* _Your objective_
Copy out the data exactly as it appears, without a single image.

* _Data to use_
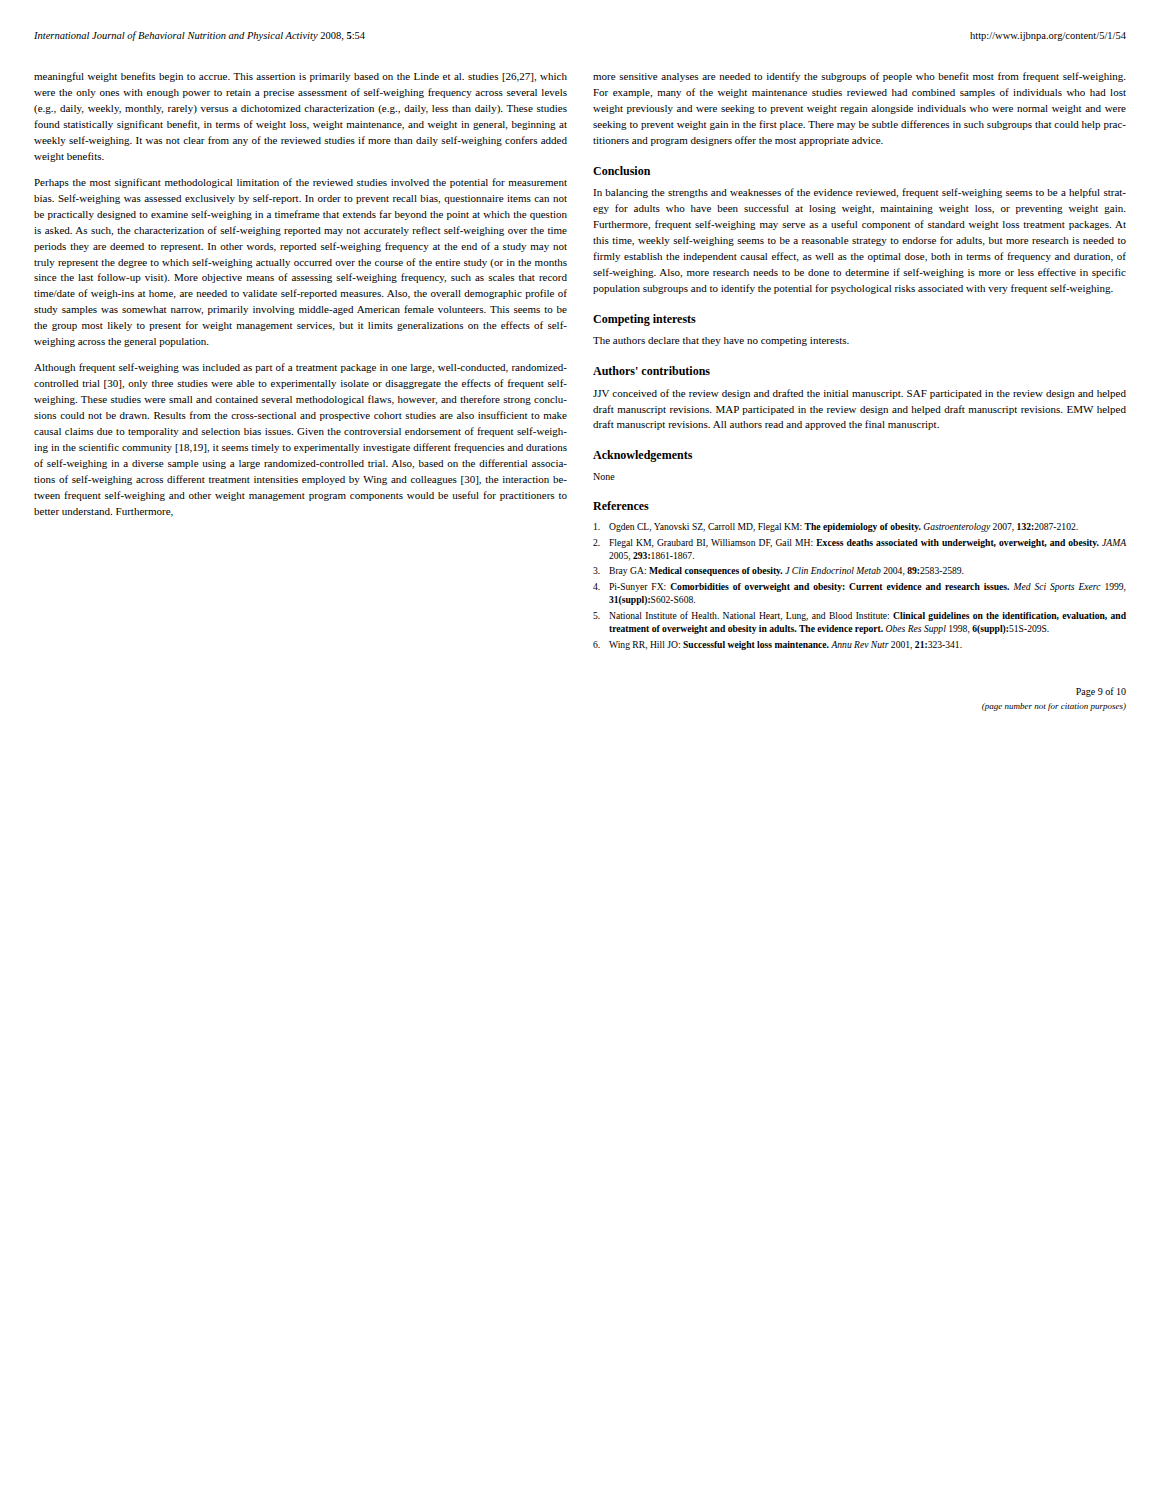International Journal of Behavioral Nutrition and Physical Activity 2008, 5:54
http://www.ijbnpa.org/content/5/1/54
meaningful weight benefits begin to accrue. This assertion is primarily based on the Linde et al. studies [26,27], which were the only ones with enough power to retain a precise assessment of self-weighing frequency across several levels (e.g., daily, weekly, monthly, rarely) versus a dichotomized characterization (e.g., daily, less than daily). These studies found statistically significant benefit, in terms of weight loss, weight maintenance, and weight in general, beginning at weekly self-weighing. It was not clear from any of the reviewed studies if more than daily self-weighing confers added weight benefits.
Perhaps the most significant methodological limitation of the reviewed studies involved the potential for measurement bias. Self-weighing was assessed exclusively by self-report. In order to prevent recall bias, questionnaire items can not be practically designed to examine self-weighing in a timeframe that extends far beyond the point at which the question is asked. As such, the characterization of self-weighing reported may not accurately reflect self-weighing over the time periods they are deemed to represent. In other words, reported self-weighing frequency at the end of a study may not truly represent the degree to which self-weighing actually occurred over the course of the entire study (or in the months since the last follow-up visit). More objective means of assessing self-weighing frequency, such as scales that record time/date of weigh-ins at home, are needed to validate self-reported measures. Also, the overall demographic profile of study samples was somewhat narrow, primarily involving middle-aged American female volunteers. This seems to be the group most likely to present for weight management services, but it limits generalizations on the effects of self-weighing across the general population.
Although frequent self-weighing was included as part of a treatment package in one large, well-conducted, randomized-controlled trial [30], only three studies were able to experimentally isolate or disaggregate the effects of frequent self-weighing. These studies were small and contained several methodological flaws, however, and therefore strong conclusions could not be drawn. Results from the cross-sectional and prospective cohort studies are also insufficient to make causal claims due to temporality and selection bias issues. Given the controversial endorsement of frequent self-weighing in the scientific community [18,19], it seems timely to experimentally investigate different frequencies and durations of self-weighing in a diverse sample using a large randomized-controlled trial. Also, based on the differential associations of self-weighing across different treatment intensities employed by Wing and colleagues [30], the interaction between frequent self-weighing and other weight management program components would be useful for practitioners to better understand. Furthermore,
more sensitive analyses are needed to identify the subgroups of people who benefit most from frequent self-weighing. For example, many of the weight maintenance studies reviewed had combined samples of individuals who had lost weight previously and were seeking to prevent weight regain alongside individuals who were normal weight and were seeking to prevent weight gain in the first place. There may be subtle differences in such subgroups that could help practitioners and program designers offer the most appropriate advice.
Conclusion
In balancing the strengths and weaknesses of the evidence reviewed, frequent self-weighing seems to be a helpful strategy for adults who have been successful at losing weight, maintaining weight loss, or preventing weight gain. Furthermore, frequent self-weighing may serve as a useful component of standard weight loss treatment packages. At this time, weekly self-weighing seems to be a reasonable strategy to endorse for adults, but more research is needed to firmly establish the independent causal effect, as well as the optimal dose, both in terms of frequency and duration, of self-weighing. Also, more research needs to be done to determine if self-weighing is more or less effective in specific population subgroups and to identify the potential for psychological risks associated with very frequent self-weighing.
Competing interests
The authors declare that they have no competing interests.
Authors' contributions
JJV conceived of the review design and drafted the initial manuscript. SAF participated in the review design and helped draft manuscript revisions. MAP participated in the review design and helped draft manuscript revisions. EMW helped draft manuscript revisions. All authors read and approved the final manuscript.
Acknowledgements
None
References
Ogden CL, Yanovski SZ, Carroll MD, Flegal KM: The epidemiology of obesity. Gastroenterology 2007, 132: 2087-2102.
Flegal KM, Graubard BI, Williamson DF, Gail MH: Excess deaths associated with underweight, overweight, and obesity. JAMA 2005, 293: 1861-1867.
Bray GA: Medical consequences of obesity. J Clin Endocrinol Metab 2004, 89: 2583-2589.
Pi-Sunyer FX: Comorbidities of overweight and obesity: Current evidence and research issues. Med Sci Sports Exerc 1999, 31(suppl): S602-S608.
National Institute of Health. National Heart, Lung, and Blood Institute: Clinical guidelines on the identification, evaluation, and treatment of overweight and obesity in adults. The evidence report. Obes Res Suppl 1998, 6(suppl): 51S-209S.
Wing RR, Hill JO: Successful weight loss maintenance. Annu Rev Nutr 2001, 21: 323-341.
Page 9 of 10
(page number not for citation purposes)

* _Your response_
International Journal of Behavioral Nutrition and Physical Activity 2008, 5:54
http://www.ijbnpa.org/content/5/1/54
meaningful weight benefits begin to accrue. This assertion is primarily based on the Linde et al. studies [26,27], which were the only ones with enough power to retain a precise assessment of self-weighing frequency across several levels (e.g., daily, weekly, monthly, rarely) versus a dichotomized characterization (e.g., daily, less than daily). These studies found statistically significant benefit, in terms of weight loss, weight maintenance, and weight in general, beginning at weekly self-weighing. It was not clear from any of the reviewed studies if more than daily self-weighing confers added weight benefits.
Perhaps the most significant methodological limitation of the reviewed studies involved the potential for measurement bias. Self-weighing was assessed exclusively by self-report. In order to prevent recall bias, questionnaire items can not be practically designed to examine self-weighing in a timeframe that extends far beyond the point at which the question is asked. As such, the characterization of self-weighing reported may not accurately reflect self-weighing over the time periods they are deemed to represent. In other words, reported self-weighing frequency at the end of a study may not truly represent the degree to which self-weighing actually occurred over the course of the entire study (or in the months since the last follow-up visit). More objective means of assessing self-weighing frequency, such as scales that record time/date of weigh-ins at home, are needed to validate self-reported measures. Also, the overall demographic profile of study samples was somewhat narrow, primarily involving middle-aged American female volunteers. This seems to be the group most likely to present for weight management services, but it limits generalizations on the effects of self-weighing across the general population.
Although frequent self-weighing was included as part of a treatment package in one large, well-conducted, randomized-controlled trial [30], only three studies were able to experimentally isolate or disaggregate the effects of frequent self-weighing. These studies were small and contained several methodological flaws, however, and therefore strong conclusions could not be drawn. Results from the cross-sectional and prospective cohort studies are also insufficient to make causal claims due to temporality and selection bias issues. Given the controversial endorsement of frequent self-weighing in the scientific community [18,19], it seems timely to experimentally investigate different frequencies and durations of self-weighing in a diverse sample using a large randomized-controlled trial. Also, based on the differential associations of self-weighing across different treatment intensities employed by Wing and colleagues [30], the interaction between frequent self-weighing and other weight management program components would be useful for practitioners to better understand. Furthermore,
more sensitive analyses are needed to identify the subgroups of people who benefit most from frequent self-weighing. For example, many of the weight maintenance studies reviewed had combined samples of individuals who had lost weight previously and were seeking to prevent weight regain alongside individuals who were normal weight and were seeking to prevent weight gain in the first place. There may be subtle differences in such subgroups that could help practitioners and program designers offer the most appropriate advice.
Conclusion
In balancing the strengths and weaknesses of the evidence reviewed, frequent self-weighing seems to be a helpful strategy for adults who have been successful at losing weight, maintaining weight loss, or preventing weight gain. Furthermore, frequent self-weighing may serve as a useful component of standard weight loss treatment packages. At this time, weekly self-weighing seems to be a reasonable strategy to endorse for adults, but more research is needed to firmly establish the independent causal effect, as well as the optimal dose, both in terms of frequency and duration, of self-weighing. Also, more research needs to be done to determine if self-weighing is more or less effective in specific population subgroups and to identify the potential for psychological risks associated with very frequent self-weighing.
Competing interests
The authors declare that they have no competing interests.
Authors' contributions
JJV conceived of the review design and drafted the initial manuscript. SAF participated in the review design and helped draft manuscript revisions. MAP participated in the review design and helped draft manuscript revisions. EMW helped draft manuscript revisions. All authors read and approved the final manuscript.
Acknowledgements
None
References
Ogden CL, Yanovski SZ, Carroll MD, Flegal KM: The epidemiology of obesity. Gastroenterology 2007, 132: 2087-2102.
Flegal KM, Graubard BI, Williamson DF, Gail MH: Excess deaths associated with underweight, overweight, and obesity. JAMA 2005, 293: 1861-1867.
Bray GA: Medical consequences of obesity. J Clin Endocrinol Metab 2004, 89: 2583-2589.
Pi-Sunyer FX: Comorbidities of overweight and obesity: Current evidence and research issues. Med Sci Sports Exerc 1999, 31(suppl): S602-S608.
National Institute of Health. National Heart, Lung, and Blood Institute: Clinical guidelines on the identification, evaluation, and treatment of overweight and obesity in adults. The evidence report. Obes Res Suppl 1998, 6(suppl): 51S-209S.
Wing RR, Hill JO: Successful weight loss maintenance. Annu Rev Nutr 2001, 21: 323-341.
Page 9 of 10
(page number not for citation purposes)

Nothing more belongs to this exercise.